Earlier in the day, I had taken the pre-schooler to her first official occupational therapy appointment since her ‘evaluation’ report. It specifically referred to her ‘vestibular’ system, which is not a sophisticated network of under-shirts but is the core component of our balance and spatial orientation, and how this (in turn) is affecting her ‘auditory processing system’ which sounds like a government agency but which is a vital, vital life regulator. Without your inner ear balance system working, all sorts of little things crop up, which lead to some behavioral issues. Of course, if you get the toolbox out now, at pre-school age, then you can usually fix the situation. And anyway, in her case the issues are light not heavy. But it’s still strange. It’s still strange to know it’s happening. And even though it’s all good (and it really IS all good) you can’t help but be emotionally charged by it all. Watching her in the gym room, enjoying the tactile exercises, the climbing, the swings, knowing that each exercise is more than just play, it’s designed to try and correct an issue…an issue…

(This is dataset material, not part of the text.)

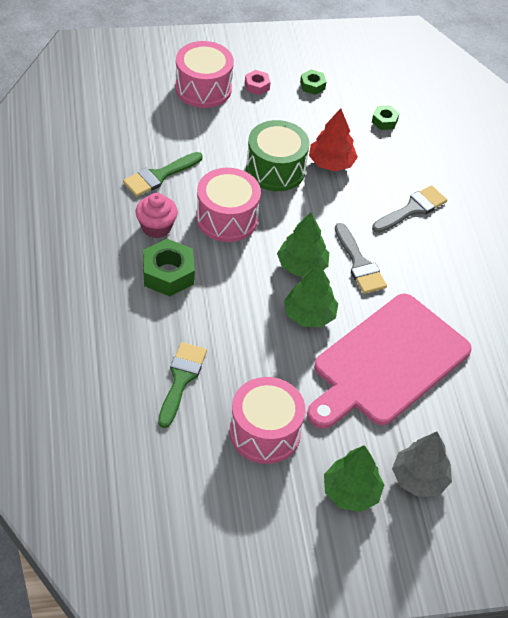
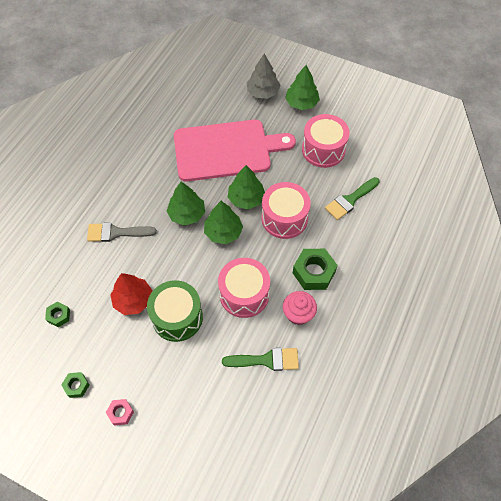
camera: 140 degrees left, 10 degrees up
(203, 88) = (166, 437): pink drum -> pink drum (284, 218)
(359, 264) = (187, 214): grey brush -> green tree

An issue. Frankly, sometimes I get sick of hearing about every little issue. She’s got lots of friends, ha a great time, has a smile most of the time and is imbued with energizer energy. And so having heard about another little dispute with another child, one of the many many that all kids of this age have but which we sometimes just correct on the spot without reporting on, I found my back stiffen, my belt tighten and my ire rise (your ‘ire’ sits somewhere between your groin and neck, spreading out through your shoulders and along your arms). I’m more aware than anyone of the need to correct situations, to teach right from wrong behavior, indeed, I spend much time doing precisely that (no medals required, real parents know it’s part of the job description). But I wanted to be sure others were also being reported on. I wanted to be sure others were also being ‘caught.’ And on this occasion, I also simply wanted to defend her. Why? Because sometimes, just sometimes, the feral nature of parenthood decrees that you should.

It’s natural. And when it springs up like that, it’s right.